Si l’invasion de l’Ukraine a pu sembler remarquablement éloignée des problèmes immédiats de l’homme et/ou de la femme africains ordinaires en février, aujourd’hui, les conséquences généralisées de la crise Russo-Ukrainienne commencent à faire mouche. Surtout au sein du continent africain dans lequel de nombreux pays dépendent de la Russie et de l’Ukraine pour un pourcentage important de leurs importations de blé, d’engrais et d’huile végétale. Selon le FMI (Fonds monétaire international), l’Afrique est confrontée à la possibilité d’une instabilité généralisée en raison de la hausse rapide des prix des denrées alimentaires et de l’énergie. De ce fait, les charades diplomatiques redondantes, tout comme la confusion organisationnelle qui entourent la réponse de l’UA doivent cesser brusquement.
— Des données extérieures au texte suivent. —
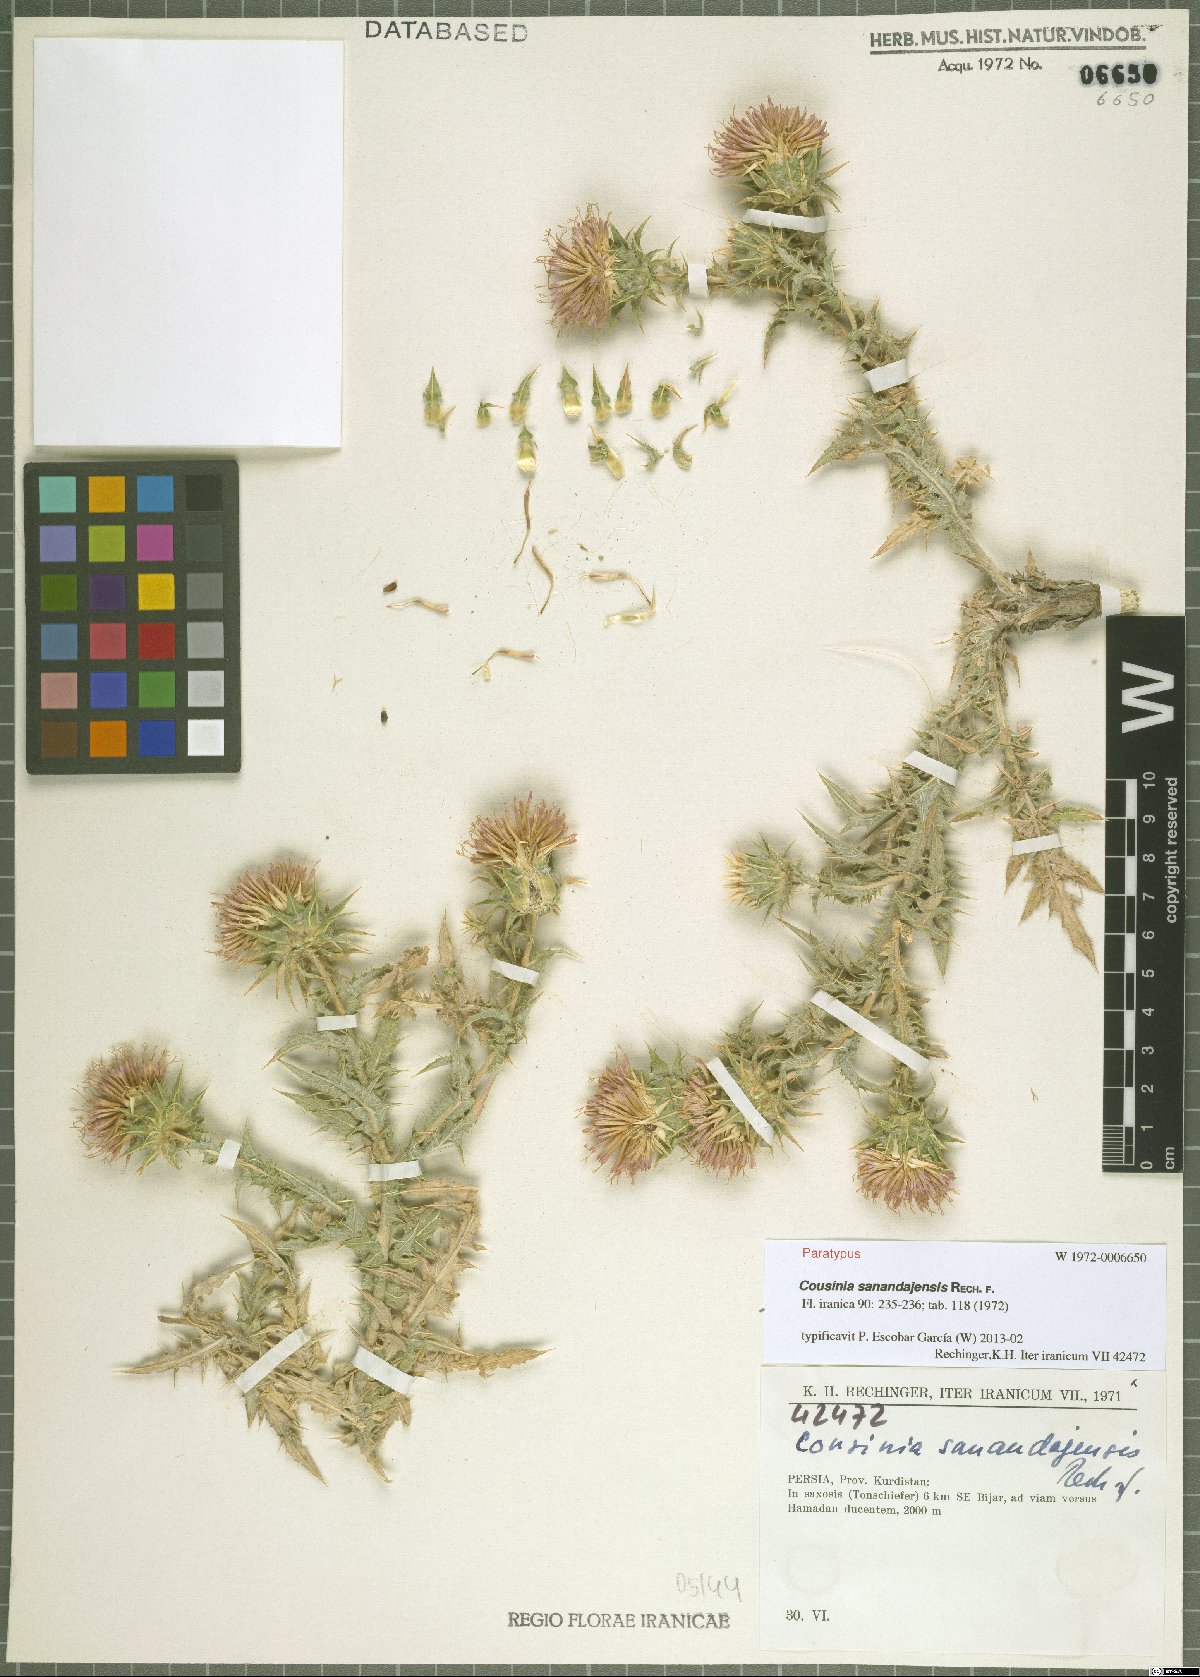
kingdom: Plantae
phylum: Tracheophyta
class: Magnoliopsida
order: Asterales
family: Asteraceae
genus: Cousinia
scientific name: Cousinia sanandajensis
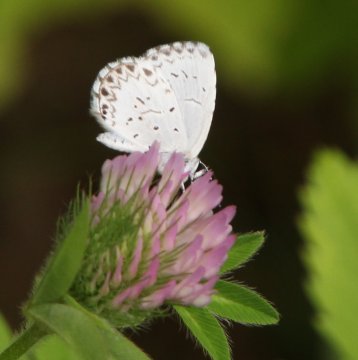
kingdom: Animalia
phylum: Arthropoda
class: Insecta
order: Lepidoptera
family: Lycaenidae
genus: Cyaniris
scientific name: Cyaniris neglecta
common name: Summer Azure
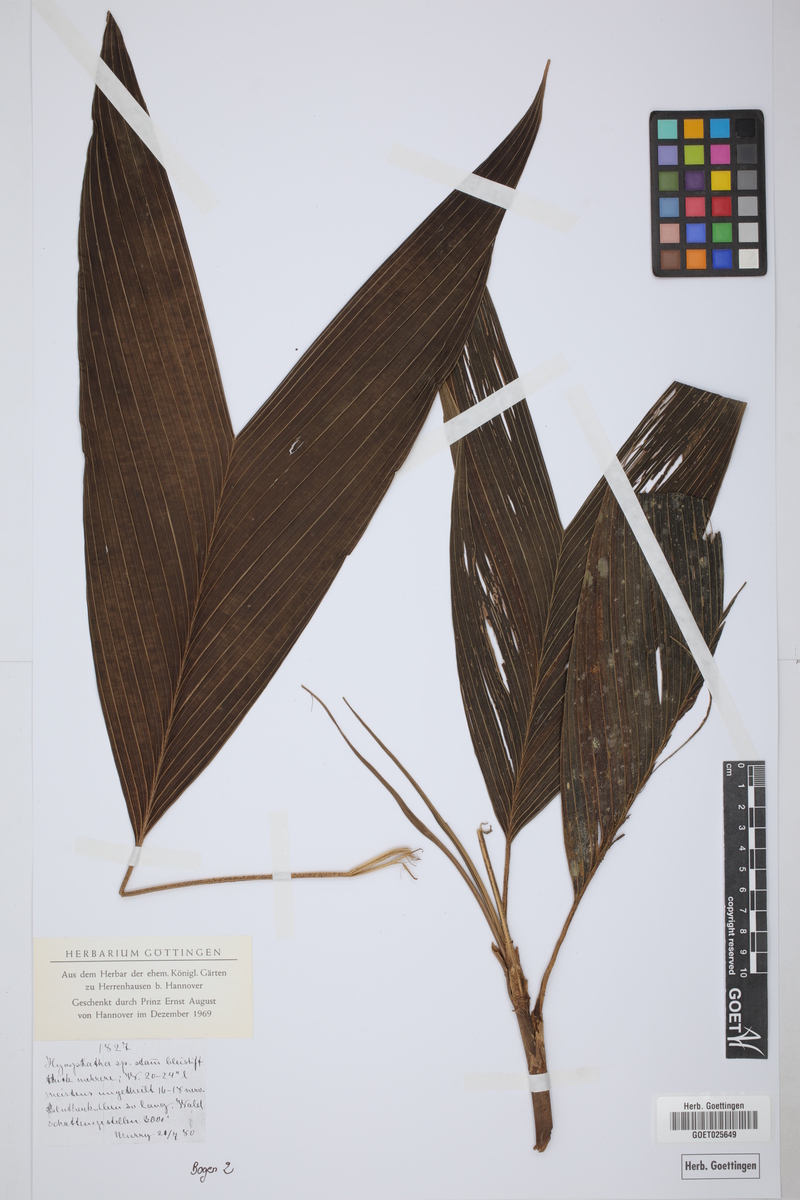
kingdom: Plantae
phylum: Tracheophyta
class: Liliopsida
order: Arecales
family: Arecaceae
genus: Hyospathe
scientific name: Hyospathe
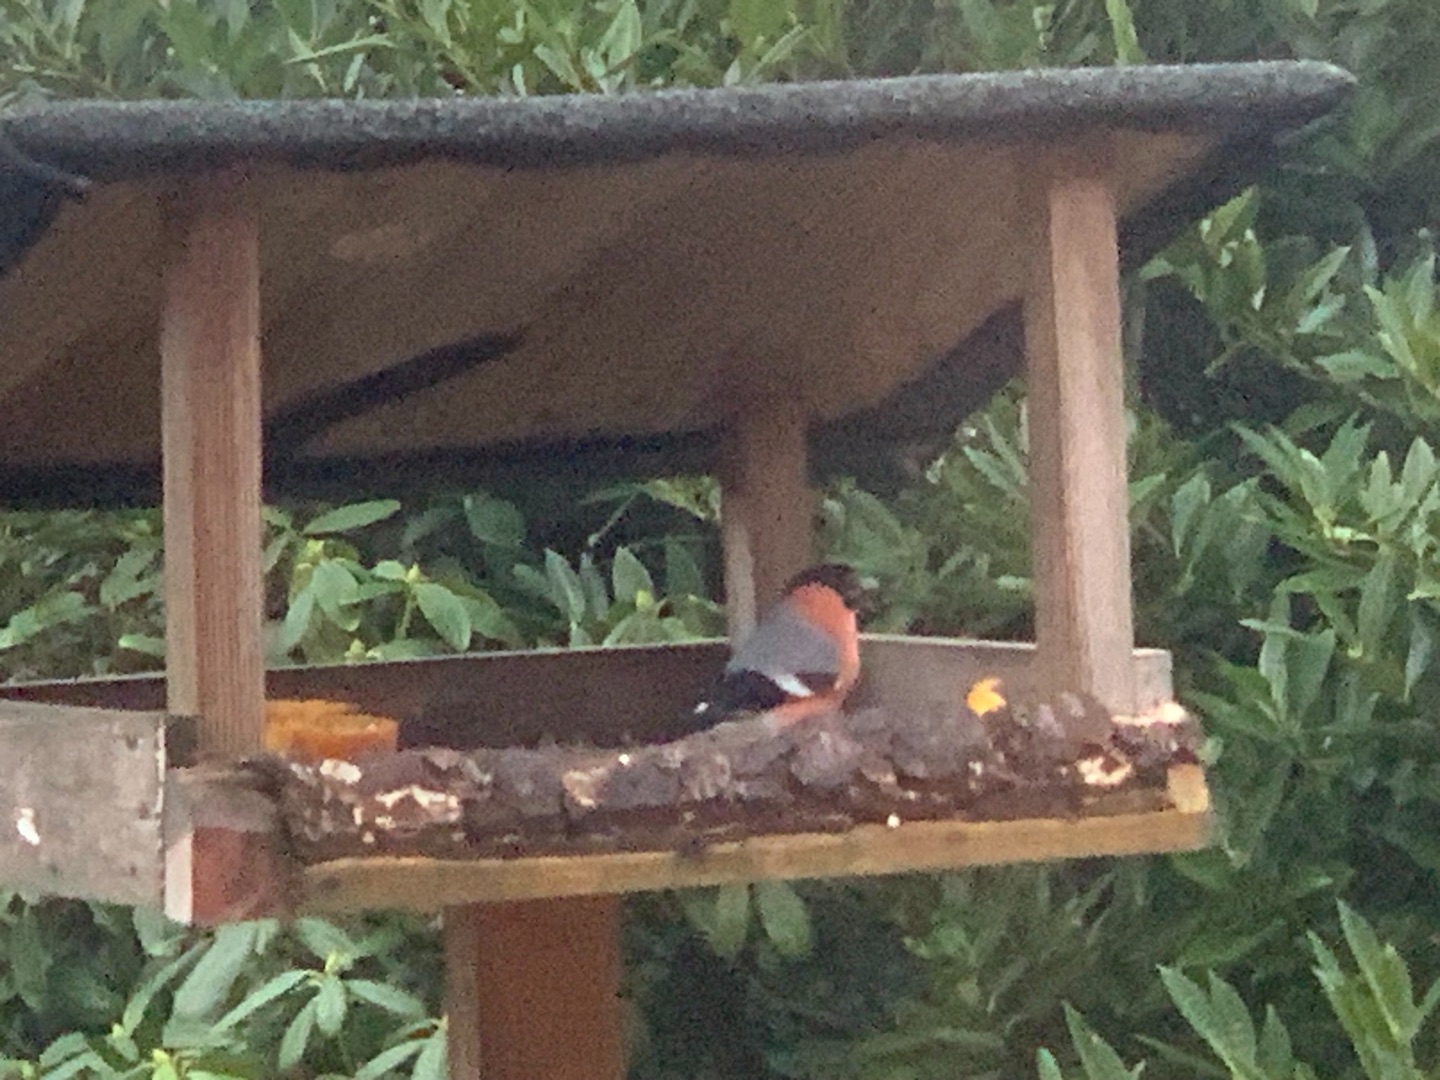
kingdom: Animalia
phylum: Chordata
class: Aves
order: Passeriformes
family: Fringillidae
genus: Pyrrhula
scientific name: Pyrrhula pyrrhula
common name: Dompap
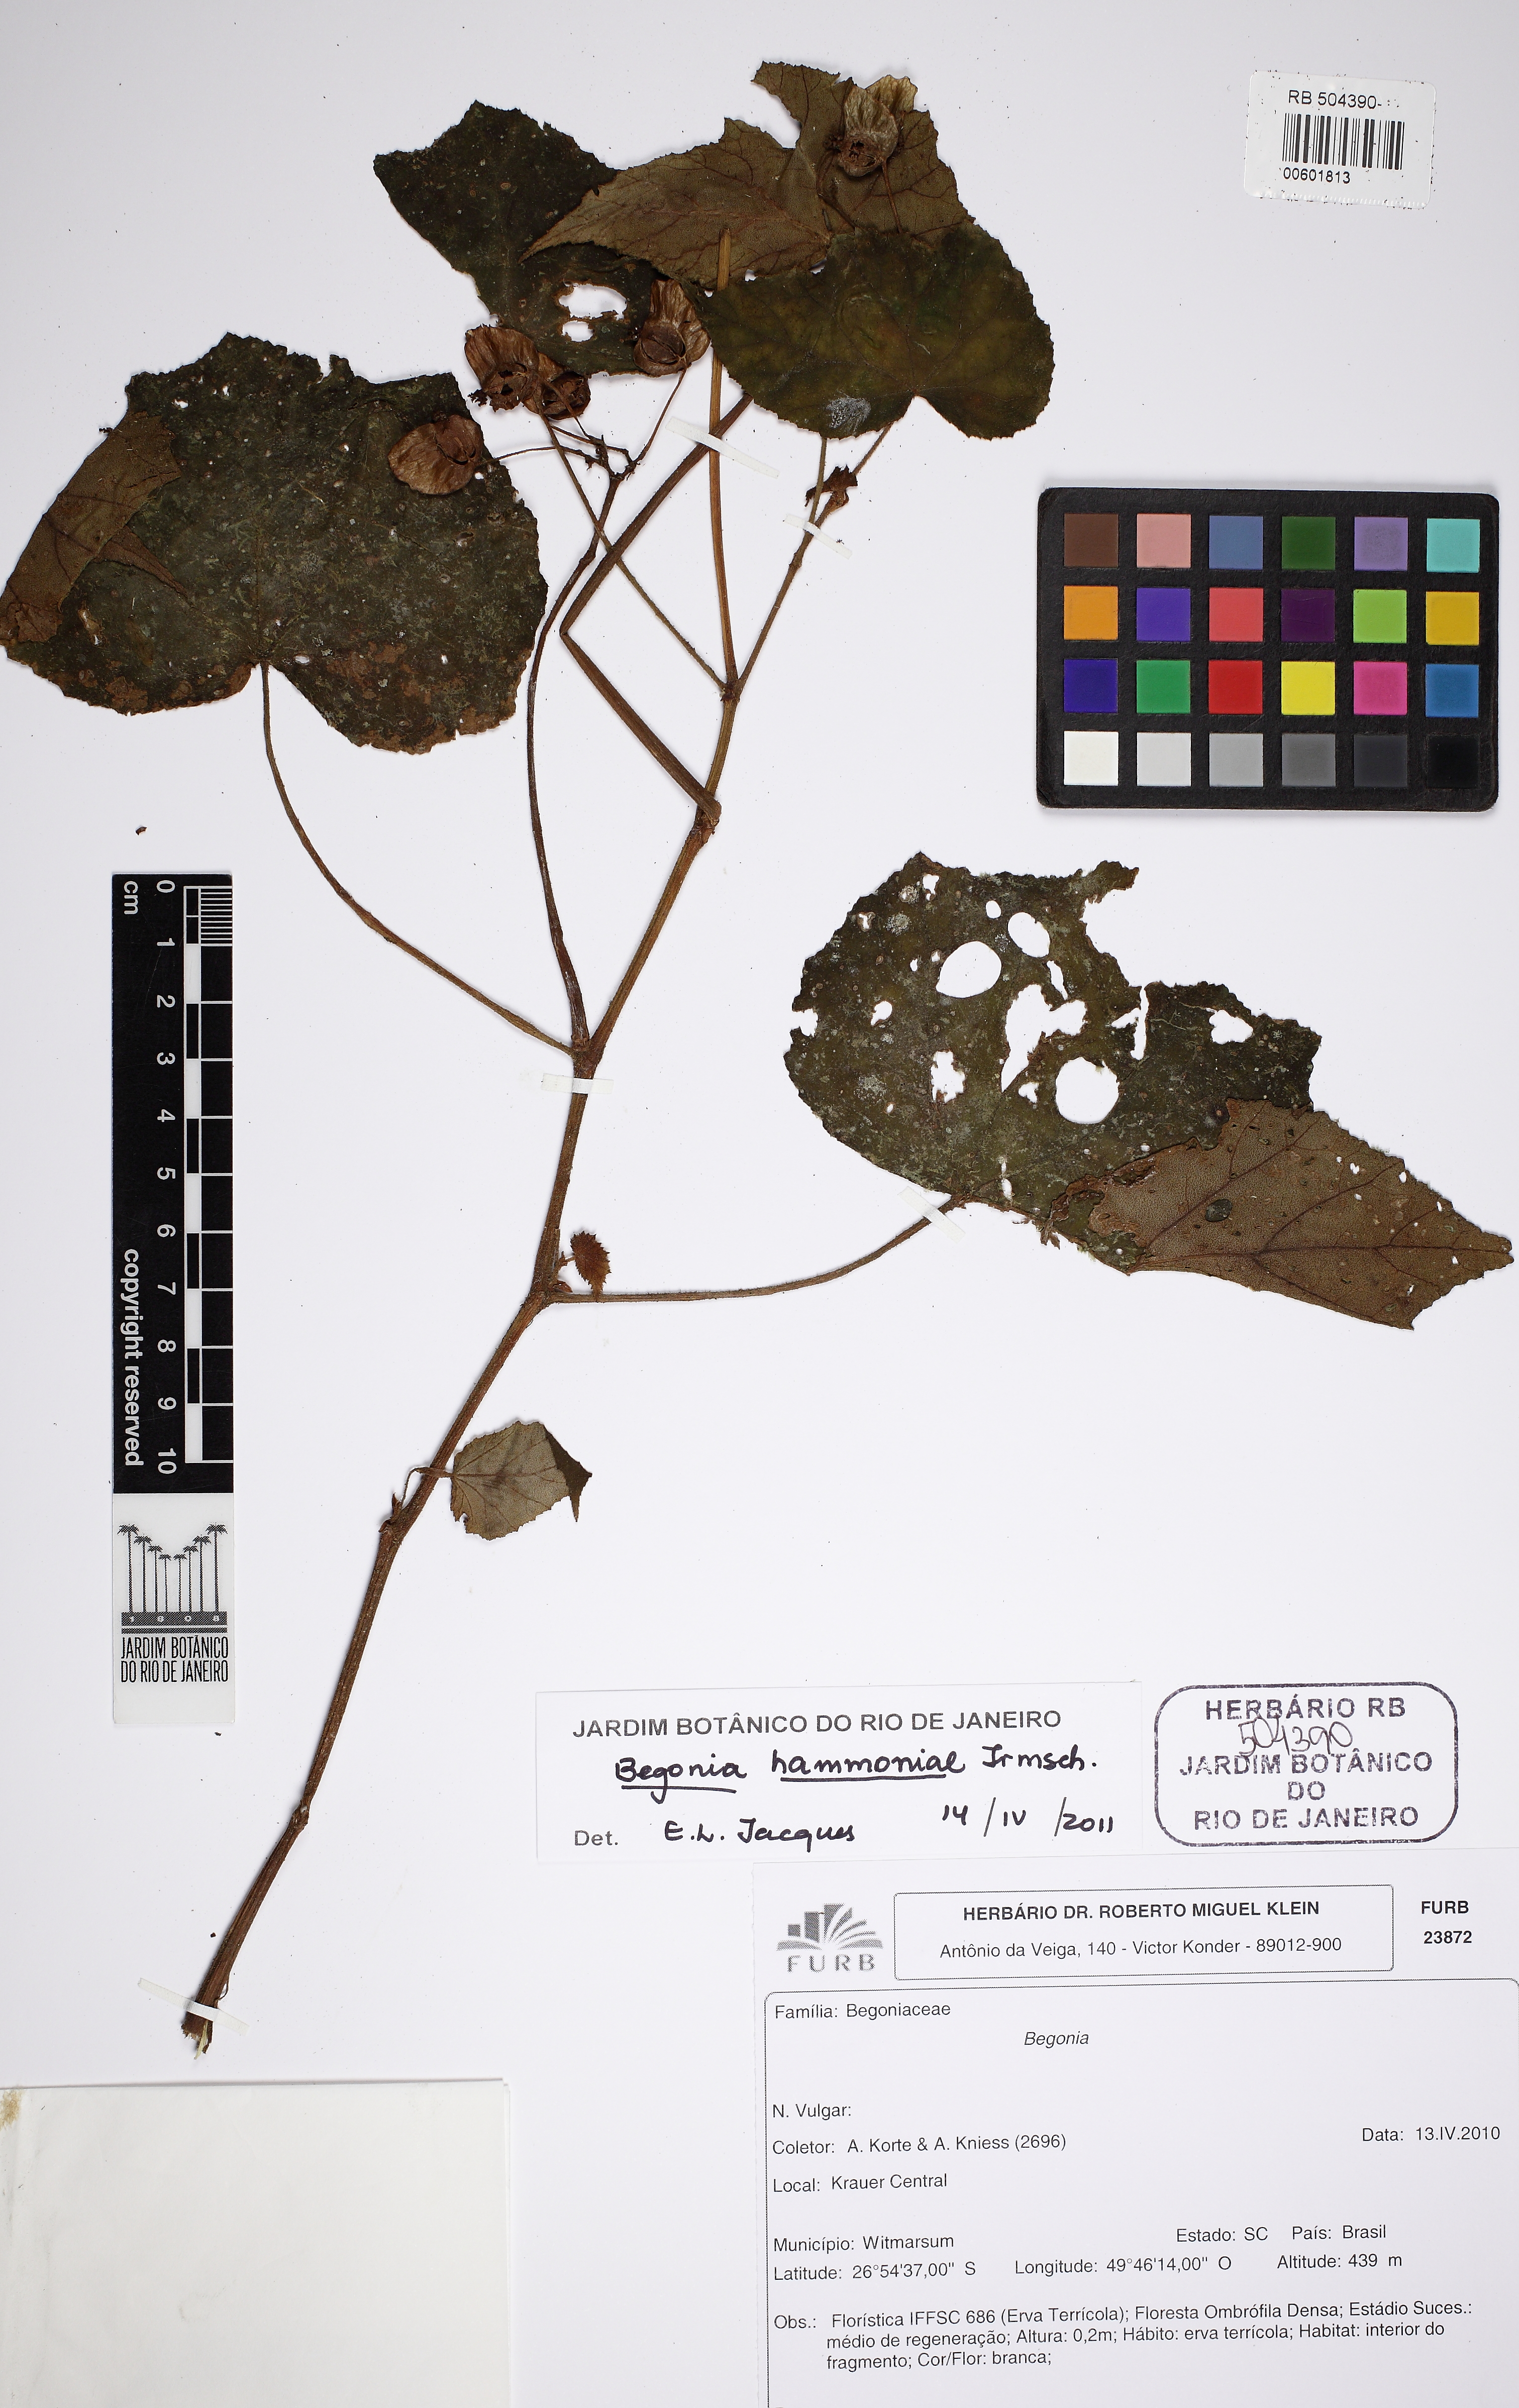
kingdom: Plantae
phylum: Tracheophyta
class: Magnoliopsida
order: Cucurbitales
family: Begoniaceae
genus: Begonia
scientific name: Begonia hammoniae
Seulement, quid des africains présents en Ukraine qui se font refouler aux pieds des pays voisins et terres d’accueil ? Demander à l’Afrique de choisir un camp et de façon explicite celui de l’Ukraine puis laisser ses fils et filles mourir à cause du racisme est considéré par beaucoup avec raison comme parfaitement déplacé. Il s’agirait d’assurer aux africains les mêmes droits et garanties qu’aux ukrainiens avant de leur demander de plonger tête baissée dans un conflit où ils ont tout à perdre.

Avant le départ de la délégation de Sall pour la Russie, il est impératif pour l’UA de se livrer à un examen de conscience approfondi et nécessaire.